__Task objective__
Given the material below, output exactly the lines from the line with "M340,1209L355,1212L350,1233L335,1230Z" to the line with "M299,1314L347,1114L368,1117", both ends included, and no other lines.

__Exercise inputs__
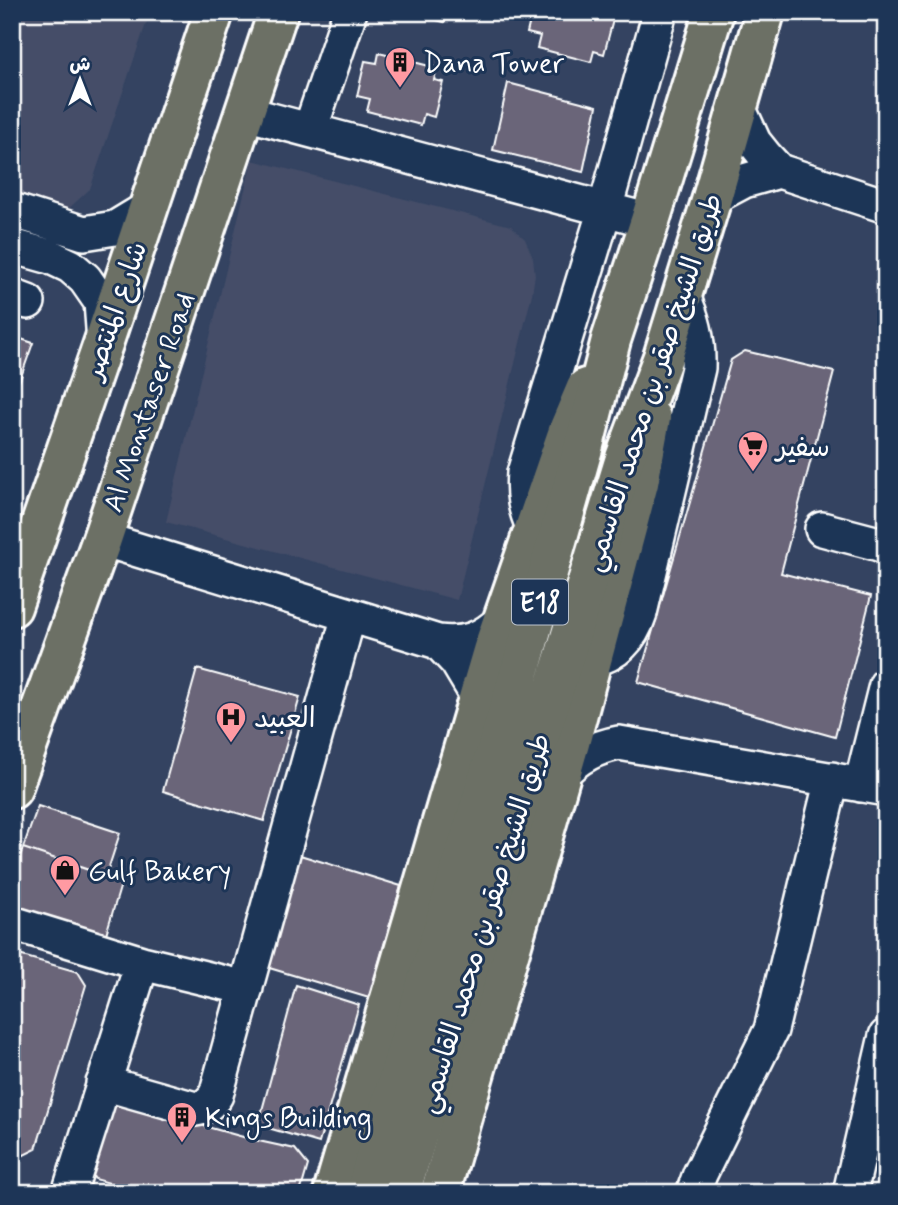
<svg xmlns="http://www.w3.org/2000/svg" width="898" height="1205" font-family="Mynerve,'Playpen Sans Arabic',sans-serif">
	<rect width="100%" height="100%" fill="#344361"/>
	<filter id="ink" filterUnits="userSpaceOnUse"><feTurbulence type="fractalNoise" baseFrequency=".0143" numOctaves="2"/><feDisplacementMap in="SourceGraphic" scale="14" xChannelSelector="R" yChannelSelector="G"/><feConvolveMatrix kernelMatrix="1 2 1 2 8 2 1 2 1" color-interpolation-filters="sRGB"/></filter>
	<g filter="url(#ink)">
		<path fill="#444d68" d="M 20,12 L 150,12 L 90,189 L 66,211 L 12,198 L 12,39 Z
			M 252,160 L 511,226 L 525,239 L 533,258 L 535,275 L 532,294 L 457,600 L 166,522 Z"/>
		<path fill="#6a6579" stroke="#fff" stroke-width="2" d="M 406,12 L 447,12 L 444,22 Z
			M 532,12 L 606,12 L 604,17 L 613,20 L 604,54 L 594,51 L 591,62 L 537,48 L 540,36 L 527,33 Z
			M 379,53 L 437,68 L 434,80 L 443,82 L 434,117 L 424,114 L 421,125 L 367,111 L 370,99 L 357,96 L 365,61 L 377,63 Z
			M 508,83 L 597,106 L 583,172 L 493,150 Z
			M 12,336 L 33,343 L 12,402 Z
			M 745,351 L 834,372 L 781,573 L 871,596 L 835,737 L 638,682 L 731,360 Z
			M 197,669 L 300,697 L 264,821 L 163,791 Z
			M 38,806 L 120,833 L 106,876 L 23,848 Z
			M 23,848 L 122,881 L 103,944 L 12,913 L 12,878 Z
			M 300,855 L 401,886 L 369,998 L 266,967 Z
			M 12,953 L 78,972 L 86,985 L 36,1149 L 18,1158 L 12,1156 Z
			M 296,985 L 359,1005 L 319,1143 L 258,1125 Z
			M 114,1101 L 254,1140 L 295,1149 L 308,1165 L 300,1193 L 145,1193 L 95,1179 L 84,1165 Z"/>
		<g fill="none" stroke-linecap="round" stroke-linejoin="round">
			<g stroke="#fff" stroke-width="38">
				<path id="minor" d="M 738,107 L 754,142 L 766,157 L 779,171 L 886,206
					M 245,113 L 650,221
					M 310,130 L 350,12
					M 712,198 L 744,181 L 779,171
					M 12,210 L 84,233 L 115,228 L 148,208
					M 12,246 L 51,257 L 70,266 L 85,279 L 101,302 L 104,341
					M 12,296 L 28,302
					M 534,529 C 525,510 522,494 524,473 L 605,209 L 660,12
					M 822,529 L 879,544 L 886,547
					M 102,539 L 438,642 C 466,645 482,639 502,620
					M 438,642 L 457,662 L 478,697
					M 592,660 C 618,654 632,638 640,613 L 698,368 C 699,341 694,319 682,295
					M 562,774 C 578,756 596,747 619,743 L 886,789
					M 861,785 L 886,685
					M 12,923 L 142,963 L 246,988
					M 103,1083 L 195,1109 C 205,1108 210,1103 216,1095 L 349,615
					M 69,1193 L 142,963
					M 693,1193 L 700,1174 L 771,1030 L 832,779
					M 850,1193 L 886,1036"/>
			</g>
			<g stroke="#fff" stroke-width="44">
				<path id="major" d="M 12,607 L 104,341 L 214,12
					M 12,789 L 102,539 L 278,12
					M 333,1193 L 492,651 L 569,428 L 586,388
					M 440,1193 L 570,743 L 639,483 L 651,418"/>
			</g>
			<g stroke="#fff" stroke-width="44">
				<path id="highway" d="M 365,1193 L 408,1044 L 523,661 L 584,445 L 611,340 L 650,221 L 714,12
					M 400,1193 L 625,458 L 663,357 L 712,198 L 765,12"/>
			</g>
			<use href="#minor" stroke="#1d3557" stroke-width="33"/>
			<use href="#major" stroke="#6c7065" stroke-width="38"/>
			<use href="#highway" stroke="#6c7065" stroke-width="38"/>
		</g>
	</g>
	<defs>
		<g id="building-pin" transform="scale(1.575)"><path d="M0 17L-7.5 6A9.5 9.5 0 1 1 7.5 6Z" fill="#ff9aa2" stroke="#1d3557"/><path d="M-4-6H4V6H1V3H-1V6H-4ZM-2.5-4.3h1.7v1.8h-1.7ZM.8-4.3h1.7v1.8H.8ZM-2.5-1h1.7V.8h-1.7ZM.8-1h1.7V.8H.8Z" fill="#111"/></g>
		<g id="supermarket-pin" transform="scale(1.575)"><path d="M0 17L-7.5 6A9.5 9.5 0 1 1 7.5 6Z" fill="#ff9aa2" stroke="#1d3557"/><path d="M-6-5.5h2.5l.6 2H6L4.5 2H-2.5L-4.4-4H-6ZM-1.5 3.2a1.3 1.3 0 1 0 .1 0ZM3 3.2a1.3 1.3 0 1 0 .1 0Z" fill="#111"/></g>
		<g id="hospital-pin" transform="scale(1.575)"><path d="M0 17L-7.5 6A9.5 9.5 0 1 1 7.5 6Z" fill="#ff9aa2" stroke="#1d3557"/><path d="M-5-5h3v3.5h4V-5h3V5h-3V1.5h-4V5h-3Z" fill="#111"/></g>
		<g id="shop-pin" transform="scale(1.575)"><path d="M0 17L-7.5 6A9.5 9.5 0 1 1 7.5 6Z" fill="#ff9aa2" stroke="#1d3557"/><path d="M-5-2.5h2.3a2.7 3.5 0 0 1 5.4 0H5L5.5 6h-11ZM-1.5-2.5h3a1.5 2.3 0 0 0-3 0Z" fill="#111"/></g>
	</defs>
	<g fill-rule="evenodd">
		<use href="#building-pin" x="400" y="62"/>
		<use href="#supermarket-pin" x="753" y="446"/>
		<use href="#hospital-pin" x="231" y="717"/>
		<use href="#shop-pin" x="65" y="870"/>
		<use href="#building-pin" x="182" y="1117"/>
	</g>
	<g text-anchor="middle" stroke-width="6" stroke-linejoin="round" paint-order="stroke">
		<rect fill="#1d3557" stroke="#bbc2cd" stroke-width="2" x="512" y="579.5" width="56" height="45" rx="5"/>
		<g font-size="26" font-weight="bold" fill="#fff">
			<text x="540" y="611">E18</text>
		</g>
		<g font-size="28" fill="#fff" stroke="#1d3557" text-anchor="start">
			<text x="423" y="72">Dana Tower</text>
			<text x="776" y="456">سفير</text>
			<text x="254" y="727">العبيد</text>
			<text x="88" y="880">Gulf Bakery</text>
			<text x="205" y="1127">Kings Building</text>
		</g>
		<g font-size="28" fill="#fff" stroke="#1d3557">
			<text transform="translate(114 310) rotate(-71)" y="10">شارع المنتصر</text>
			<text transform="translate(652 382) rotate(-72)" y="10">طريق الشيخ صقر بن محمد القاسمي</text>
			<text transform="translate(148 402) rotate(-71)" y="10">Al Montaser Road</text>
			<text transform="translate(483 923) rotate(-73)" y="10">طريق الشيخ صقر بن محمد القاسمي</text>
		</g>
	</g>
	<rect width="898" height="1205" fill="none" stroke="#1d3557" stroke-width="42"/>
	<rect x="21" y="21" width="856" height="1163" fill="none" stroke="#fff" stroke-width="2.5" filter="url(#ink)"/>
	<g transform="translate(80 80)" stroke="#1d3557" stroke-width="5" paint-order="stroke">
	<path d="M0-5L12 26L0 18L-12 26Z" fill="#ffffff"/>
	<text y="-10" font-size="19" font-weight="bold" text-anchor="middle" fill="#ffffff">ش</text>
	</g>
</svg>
* * *
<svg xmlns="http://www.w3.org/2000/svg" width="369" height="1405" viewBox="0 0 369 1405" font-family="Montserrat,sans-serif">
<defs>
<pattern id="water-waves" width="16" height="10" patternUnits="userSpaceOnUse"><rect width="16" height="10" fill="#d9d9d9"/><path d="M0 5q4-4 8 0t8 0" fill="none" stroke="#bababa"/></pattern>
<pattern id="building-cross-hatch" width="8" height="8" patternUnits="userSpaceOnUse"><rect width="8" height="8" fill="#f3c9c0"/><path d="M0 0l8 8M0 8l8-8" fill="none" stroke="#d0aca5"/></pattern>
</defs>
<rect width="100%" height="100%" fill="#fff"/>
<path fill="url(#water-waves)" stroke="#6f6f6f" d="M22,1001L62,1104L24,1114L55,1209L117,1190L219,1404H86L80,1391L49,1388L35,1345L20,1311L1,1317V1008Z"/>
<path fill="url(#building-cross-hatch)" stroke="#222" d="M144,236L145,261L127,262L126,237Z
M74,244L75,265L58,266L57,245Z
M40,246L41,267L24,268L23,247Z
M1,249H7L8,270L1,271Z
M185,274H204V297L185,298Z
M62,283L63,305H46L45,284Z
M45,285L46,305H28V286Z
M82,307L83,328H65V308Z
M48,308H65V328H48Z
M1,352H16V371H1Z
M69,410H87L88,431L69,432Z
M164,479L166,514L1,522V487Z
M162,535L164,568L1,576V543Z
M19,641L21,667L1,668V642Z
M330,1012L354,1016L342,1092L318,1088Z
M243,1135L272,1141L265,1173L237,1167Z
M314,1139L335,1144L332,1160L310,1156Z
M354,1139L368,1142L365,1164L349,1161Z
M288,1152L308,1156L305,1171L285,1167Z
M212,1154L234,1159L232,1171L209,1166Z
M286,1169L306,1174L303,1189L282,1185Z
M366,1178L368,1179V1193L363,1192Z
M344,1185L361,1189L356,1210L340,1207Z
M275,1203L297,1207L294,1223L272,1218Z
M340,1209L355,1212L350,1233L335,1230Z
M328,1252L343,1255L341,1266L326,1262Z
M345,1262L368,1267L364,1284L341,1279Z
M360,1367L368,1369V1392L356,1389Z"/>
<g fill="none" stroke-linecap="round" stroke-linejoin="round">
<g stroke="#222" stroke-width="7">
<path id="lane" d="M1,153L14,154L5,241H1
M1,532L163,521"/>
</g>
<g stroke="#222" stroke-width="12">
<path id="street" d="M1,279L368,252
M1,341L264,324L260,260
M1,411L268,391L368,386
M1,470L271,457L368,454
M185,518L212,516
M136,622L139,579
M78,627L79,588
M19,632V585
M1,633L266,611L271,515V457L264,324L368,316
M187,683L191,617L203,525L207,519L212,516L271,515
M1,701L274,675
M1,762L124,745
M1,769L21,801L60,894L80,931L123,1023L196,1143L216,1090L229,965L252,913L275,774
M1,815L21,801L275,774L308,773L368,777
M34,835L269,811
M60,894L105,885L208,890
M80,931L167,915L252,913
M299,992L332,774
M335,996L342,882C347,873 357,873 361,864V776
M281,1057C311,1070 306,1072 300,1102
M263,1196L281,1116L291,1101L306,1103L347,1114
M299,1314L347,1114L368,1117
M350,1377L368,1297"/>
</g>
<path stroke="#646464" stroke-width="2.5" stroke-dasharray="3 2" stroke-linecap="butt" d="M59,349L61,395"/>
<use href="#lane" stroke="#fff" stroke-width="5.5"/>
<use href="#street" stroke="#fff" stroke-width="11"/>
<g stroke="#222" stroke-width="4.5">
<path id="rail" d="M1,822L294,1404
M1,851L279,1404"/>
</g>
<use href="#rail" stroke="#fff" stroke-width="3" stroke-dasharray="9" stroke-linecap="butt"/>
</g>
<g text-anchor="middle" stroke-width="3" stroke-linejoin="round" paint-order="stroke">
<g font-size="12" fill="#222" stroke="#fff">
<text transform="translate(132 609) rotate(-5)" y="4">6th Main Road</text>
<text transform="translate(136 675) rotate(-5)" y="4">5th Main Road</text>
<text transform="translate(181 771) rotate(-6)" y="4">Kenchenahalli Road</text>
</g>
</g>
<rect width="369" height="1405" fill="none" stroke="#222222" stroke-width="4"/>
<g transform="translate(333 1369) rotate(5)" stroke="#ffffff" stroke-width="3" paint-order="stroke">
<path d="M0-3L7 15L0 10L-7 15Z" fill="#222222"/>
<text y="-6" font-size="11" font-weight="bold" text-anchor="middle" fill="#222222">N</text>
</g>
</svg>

__Your solution__
M340,1209L355,1212L350,1233L335,1230Z
M328,1252L343,1255L341,1266L326,1262Z
M345,1262L368,1267L364,1284L341,1279Z
M360,1367L368,1369V1392L356,1389Z"/>
<g fill="none" stroke-linecap="round" stroke-linejoin="round">
<g stroke="#222" stroke-width="7">
<path id="lane" d="M1,153L14,154L5,241H1
M1,532L163,521"/>
</g>
<g stroke="#222" stroke-width="12">
<path id="street" d="M1,279L368,252
M1,341L264,324L260,260
M1,411L268,391L368,386
M1,470L271,457L368,454
M185,518L212,516
M136,622L139,579
M78,627L79,588
M19,632V585
M1,633L266,611L271,515V457L264,324L368,316
M187,683L191,617L203,525L207,519L212,516L271,515
M1,701L274,675
M1,762L124,745
M1,769L21,801L60,894L80,931L123,1023L196,1143L216,1090L229,965L252,913L275,774
M1,815L21,801L275,774L308,773L368,777
M34,835L269,811
M60,894L105,885L208,890
M80,931L167,915L252,913
M299,992L332,774
M335,996L342,882C347,873 357,873 361,864V776
M281,1057C311,1070 306,1072 300,1102
M263,1196L281,1116L291,1101L306,1103L347,1114
M299,1314L347,1114L368,1117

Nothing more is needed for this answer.